Schuette, Whitmer Face Off In Governor's Race This Fall
Aug 11 2018
Michigan Republican gubernatorial candidate, Bill Schuette, speaks to members of the media ahead of his election day party at Dow Diamond in Midland, Mich., Tuesday, Aug. 7, 2018. Whitmer recieved the majority of party support in defeating Abdul El-Sayed and Shri Thanedar.
Former Democratic legislative leader Gretchen Whitmer and Republican state Attorney General Bill Schuette won the nominations for MI governor on Tuesday, besting five other candidates who were also vying to succeed term-limited GOP Gov. Rick Snyder.
If the polls are correct, Michigan Lt. Gov. Brian Calley will lose by double digits in today's Republican primary for governor.
Bill Schuette beat out fellow Republicans, Lieutenant Governor Brian Calley, State Senator Patrick Colbeck, and Saginaw doctor, Jim Hines.
Whitmer was considered an establishment candidate for the Democrats, compared to her closest rival El-Sayed, who campaigned on a more left-leaning, progressive platform.

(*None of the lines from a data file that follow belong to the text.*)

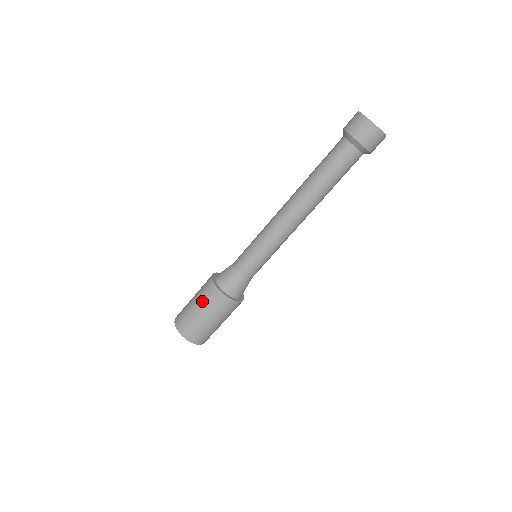
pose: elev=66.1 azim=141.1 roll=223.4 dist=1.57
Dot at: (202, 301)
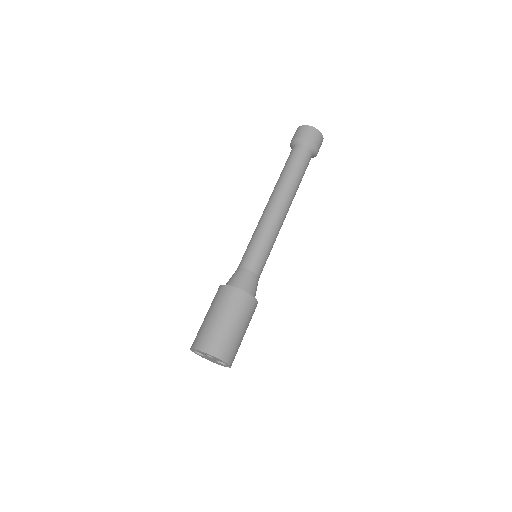
Dot at: occluded
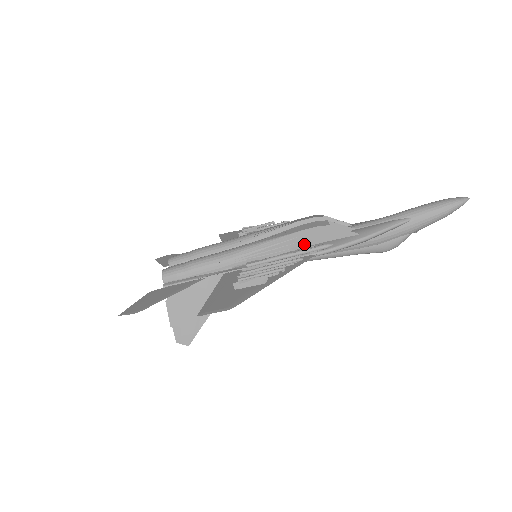
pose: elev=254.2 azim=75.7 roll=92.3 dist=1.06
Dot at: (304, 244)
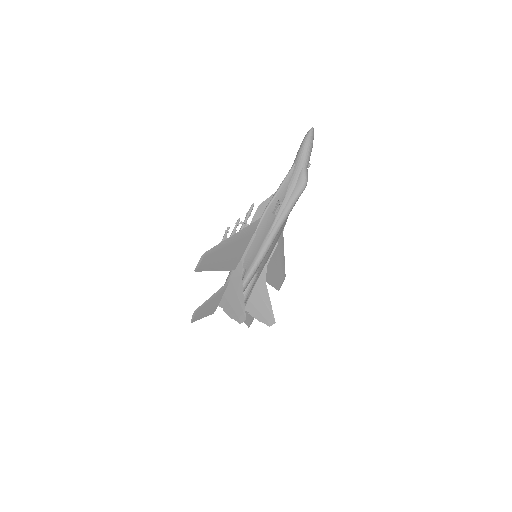
Dot at: occluded
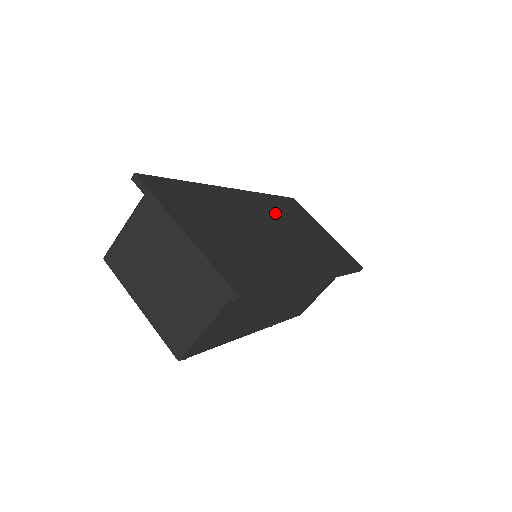
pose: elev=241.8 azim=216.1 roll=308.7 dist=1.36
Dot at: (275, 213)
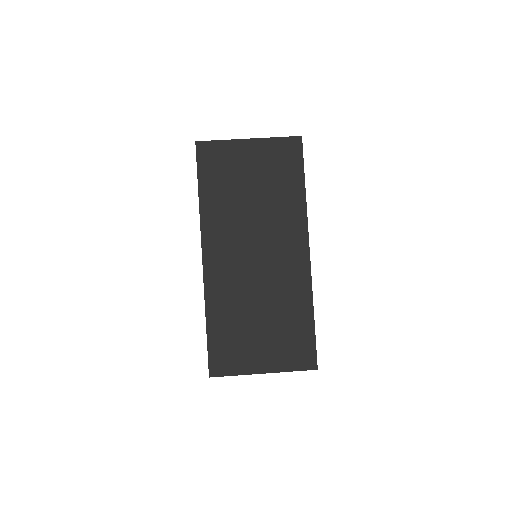
Dot at: (230, 223)
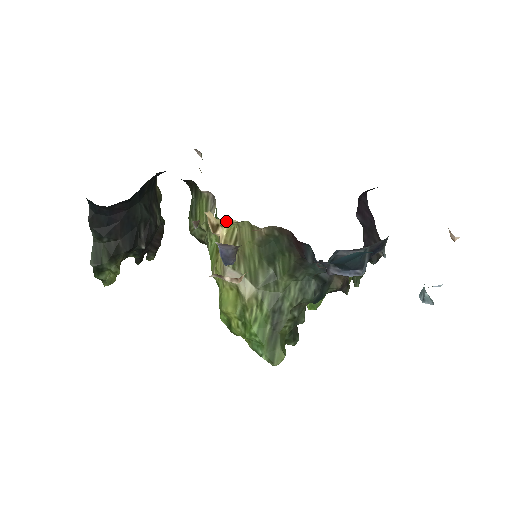
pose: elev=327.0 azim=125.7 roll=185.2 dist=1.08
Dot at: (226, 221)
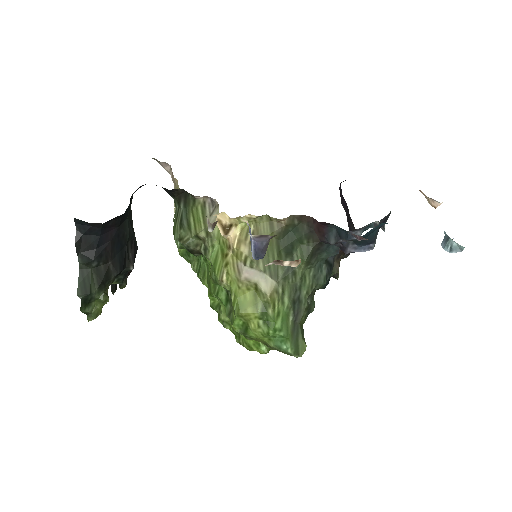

In the Republican battle, Schuette - a veteran politician who has served in Congress, the Legislature and as an appellate judge - emphasized his endorsement from Trump and a proposal to cut the state income tax.
Crowds outside the GOP rally were not that large, much smaller than what President Trump has drawn in West Michigan. "But with our ground game and our fundraising capabilities, we feel like if we pack our raingear - if we come prepared - we're going to be just fine", said state GOP spokeswoman Sarah Anderson. And she touted her experience during her victory speech in Detroit. Gelineau defeated John J. Tatar in the Libertarian contest.
"They come to the race and will tell us, 'We really believe in electing women because women will be more civil and get more done in Washington, '" Slotkin said.
"It's not totally predictive, but I think it's a very good sign that we're going to have an engaged, excited Democratic electorate turning out in November", said Dillon, whose party has struggled with turnout in past midterm elections.